In April 1883, soon after the Nushagak Bay ice pack broke up, McKay was returning in a kayak with four Yup’ik men, each in kayaks, from a collecting trip to the Cape Constantine-Igushik area heading toward the east side of Nushagak Bay when a violent snow squall suddenly came up. Bucking fearsome tides, icebergs and strong easterly gale force winds, it was every man for himself. McKay’s inexperience took its inevitable toll. His kayak was cut by floating ice, he could not keep up with his companions and was last seen trying to climb on an iceberg.

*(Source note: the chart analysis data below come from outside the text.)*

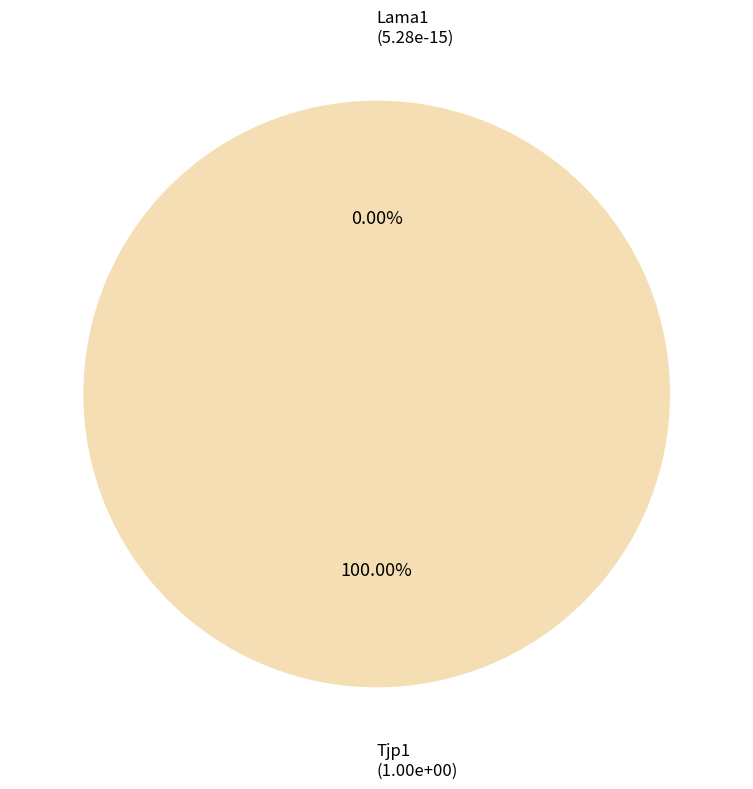

What is the largest slice in the pie chart?

Tjp1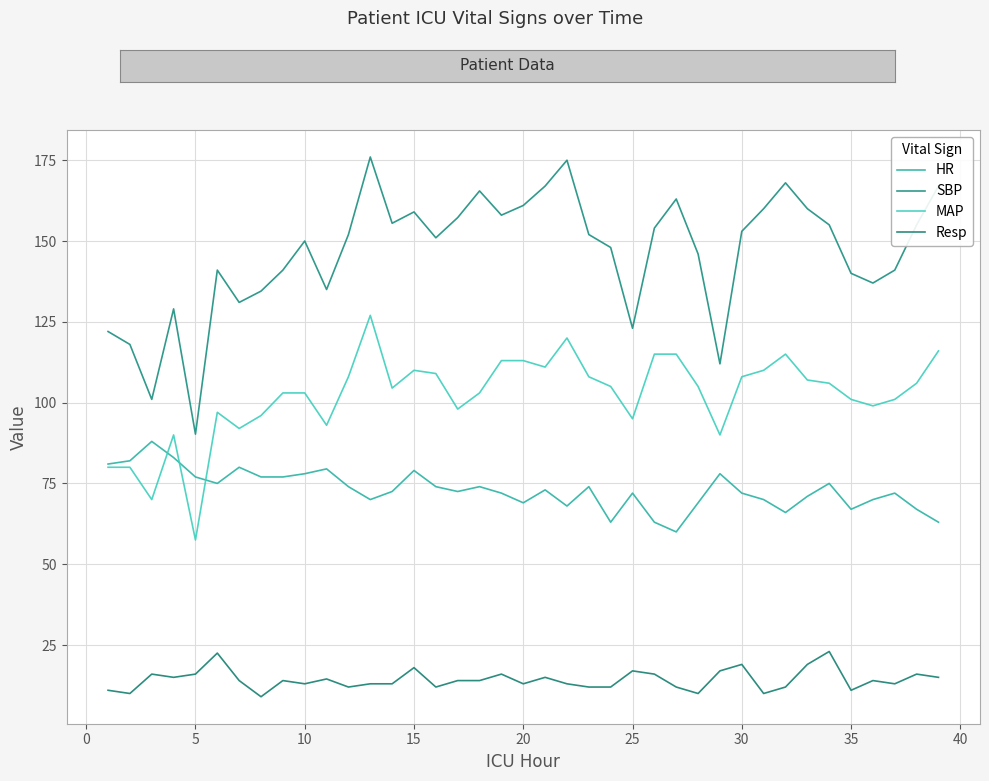

What is the smallest value displayed?

9.0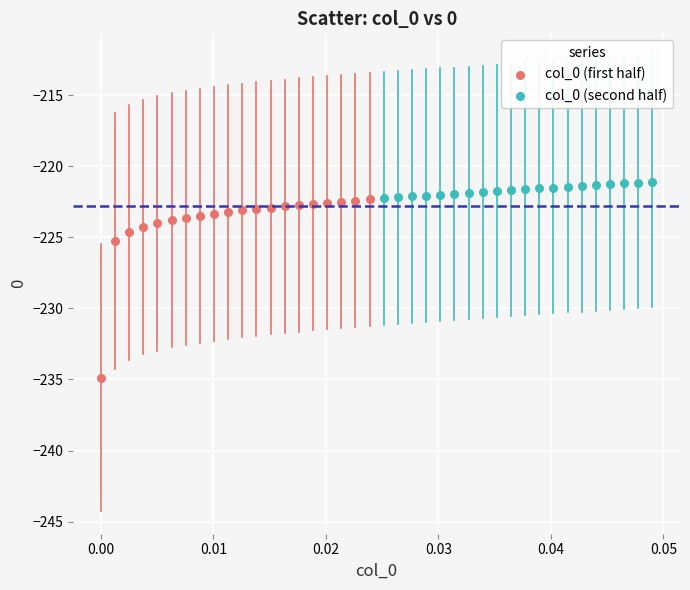

Which series has the widest spread of Y values?

col_0 (first half)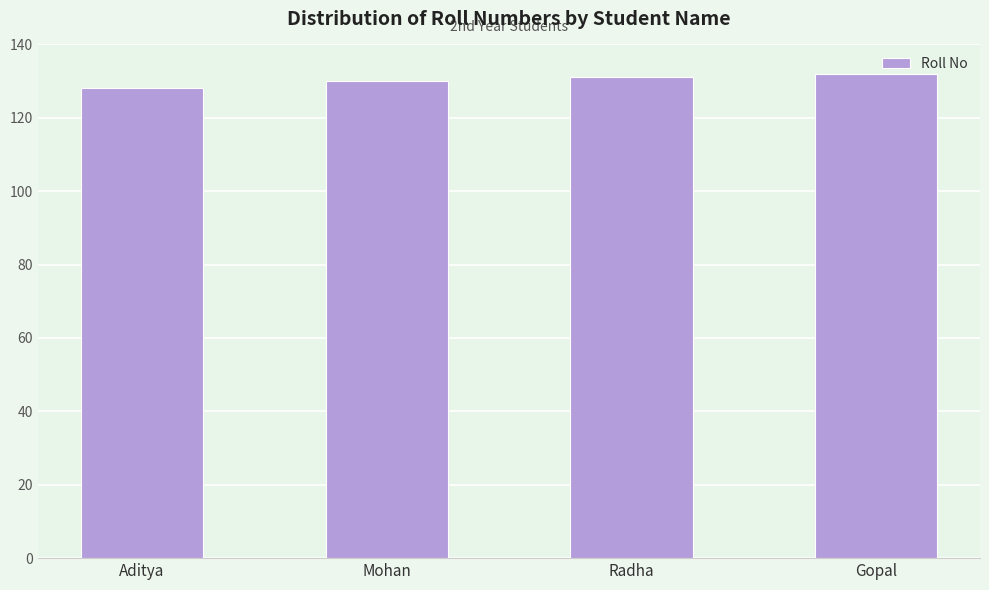

The chart shows a value of 70 at Mohan. True or false?

False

Even if one of the other kayakers had tried to pick him up, McKay would not have been able to squeeze inside the kayak hatch, nor could he have ridden on top of the kayak to safety, given the storm conditions and the certainty of hypothermia rendering him unable to hold on until reaching shore.

 

Needle case collected by McKay.

Needle case collected by McKay.

McKay’s untimely death robbed science of a brilliant collector. As is was, McKay left an impressive legacy in the collections, amassing for the Smithsonian Institution approximately 400 bird and mammal specimens and a large number of ethnographic objects such as clothing, tools, weapons and toys created by various Yup’ik, Dena’ina and Sugpiat people of the Bristol Bay region. A bird, McKay’s bunting or McKay’s snowflake (Plectrophenax hyperboreus) was named in honor of Charles L. McKay.